For at least the last two years there has been the Governor's Water Conference. There will also be one next year. The focus is almost exclusively on western Kansas water issues.
Focus,........ without major money = ? Hello !!!
Have they got government out of your lives enough........., yet ?
Remember,......government is the problem..........and the problem is not their total lack of constructive leadership or their unwillingness to fund government or take on the job at hand .
They are having meetings where they talk each other to sleep knowing well that no serious effort will ever be done to solve the states problem by themselves because they were elected to disassemble government in favor of those who want tax cuts and do anything that you want to do to anyone .
Water rights are private property rights in Kansas. There is a moratorium on new wells and each water user is allocated a certain amount per year. What more would you have government do? Without a major government intervention that seizes all of the water rights, I am not sure what you would want to happen.
Irrigation for crops is something like 90% of all water taken from the Ogallala. The government could pay people to convert to dry land farrming, but the yields would plummet and western Kansas would be faced with painful economic restructuring. I am no fan of Brownback, but I think he is doing what he can given the circumstances. That conference is bringing together end-users, researchers, and policy makers to share their perspectives and latest research. That is a model that has been successfully used for a great many development or natural resource management problems. At that conference last year, economic models of water use were discussed (the value of every inch of water in bushels applied to a crop), alternative irrigation strategies and technologies, developments in policy with regard to crop insurance and short irrigation, etc.
The problem is industrial agriculture (understood as a set of practices and related economic activity) more than it is Brownback.
Rex Buchanan of the KS Geological Survey has a good piece about the Ogallala Aquifer and local attempts to deal with the declining water levels, called Local Enhanced Managment Areas, or LEMAs, where folks groups themselves together and set goals of decreased consumption. At any rate, here's a link to his article:
I think those LEMAs are a major piece of the puzzle. The LEMAs, combined with "buy and dry" programs, and advances in irrigation technology and knowledge should help extend the usable life of the aquifer. I am not sure if sustainable use rates can ever be achieved. The recharge rate is so low in Kansas that it seems that any use is depletion. I really need to learn more about the specifics of that, however.
Climate has always been dynamic and always will be. It is pure hubris to think humans can change that.

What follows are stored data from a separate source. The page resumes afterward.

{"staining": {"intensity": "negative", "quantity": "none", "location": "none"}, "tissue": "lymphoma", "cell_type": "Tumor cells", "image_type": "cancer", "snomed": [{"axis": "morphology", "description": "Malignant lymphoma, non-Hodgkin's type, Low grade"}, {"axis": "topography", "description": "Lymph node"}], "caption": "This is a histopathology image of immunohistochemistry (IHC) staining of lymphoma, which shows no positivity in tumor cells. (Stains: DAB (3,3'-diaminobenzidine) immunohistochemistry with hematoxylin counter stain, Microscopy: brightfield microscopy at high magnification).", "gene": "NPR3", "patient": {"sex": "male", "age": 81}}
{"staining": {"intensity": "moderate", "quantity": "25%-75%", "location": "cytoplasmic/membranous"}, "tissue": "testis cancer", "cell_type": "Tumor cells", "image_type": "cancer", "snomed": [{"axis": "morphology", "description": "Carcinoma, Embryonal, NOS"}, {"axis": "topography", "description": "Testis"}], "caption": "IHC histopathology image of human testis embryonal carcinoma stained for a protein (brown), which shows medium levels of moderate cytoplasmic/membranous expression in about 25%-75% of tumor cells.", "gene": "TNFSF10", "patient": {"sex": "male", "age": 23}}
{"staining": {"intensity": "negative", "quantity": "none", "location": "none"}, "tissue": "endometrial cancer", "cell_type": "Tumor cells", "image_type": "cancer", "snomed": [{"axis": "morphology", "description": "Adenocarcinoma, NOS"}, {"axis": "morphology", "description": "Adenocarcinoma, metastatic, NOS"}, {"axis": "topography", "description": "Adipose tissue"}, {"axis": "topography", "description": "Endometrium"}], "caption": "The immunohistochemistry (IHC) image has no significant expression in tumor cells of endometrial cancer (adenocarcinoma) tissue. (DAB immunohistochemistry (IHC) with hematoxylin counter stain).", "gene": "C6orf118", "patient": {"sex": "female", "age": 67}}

Yes, climate changes-- always has and always will. Humans have now become a major part of that process, and at the current pace, that's going to be disastrous for the next several generations of humans. That's not hubris-- just fact.
Not really. But it is hubris to think that you know better than legions of experts who have devoted their lives to studying climatology.
Do you assert that you are a better source of information and analysis than experts in climatology?
Humans haven't changed the earth's landscapes? They haven't changed the composition of the water, the air in other ways besides CO2? The composition of oceans? The size, composition and diversity of the forests, prairies, wetlands, fisheries, animal species, etc.?
Indeed it is your hubris to think that we can do all of these things and much more and expect the climate to NOT be affected.
The average wheat yield per acre in Kansas is 40 bushels/acre; the average in Texas is 30 bushels per acre. Precipitation is not much different between the wheat growing regions of both states. What is different is that Texas gets many more days above 90 F during the growing season, and temperatures above the ideal for growth significantly reduce yields. Even if precipitation patterns don't change, and even if the Ogallala doesn't run out of economically extractable water, we are looking at a ~25% loss in yields as temperatures in Kansas become more like Kansas.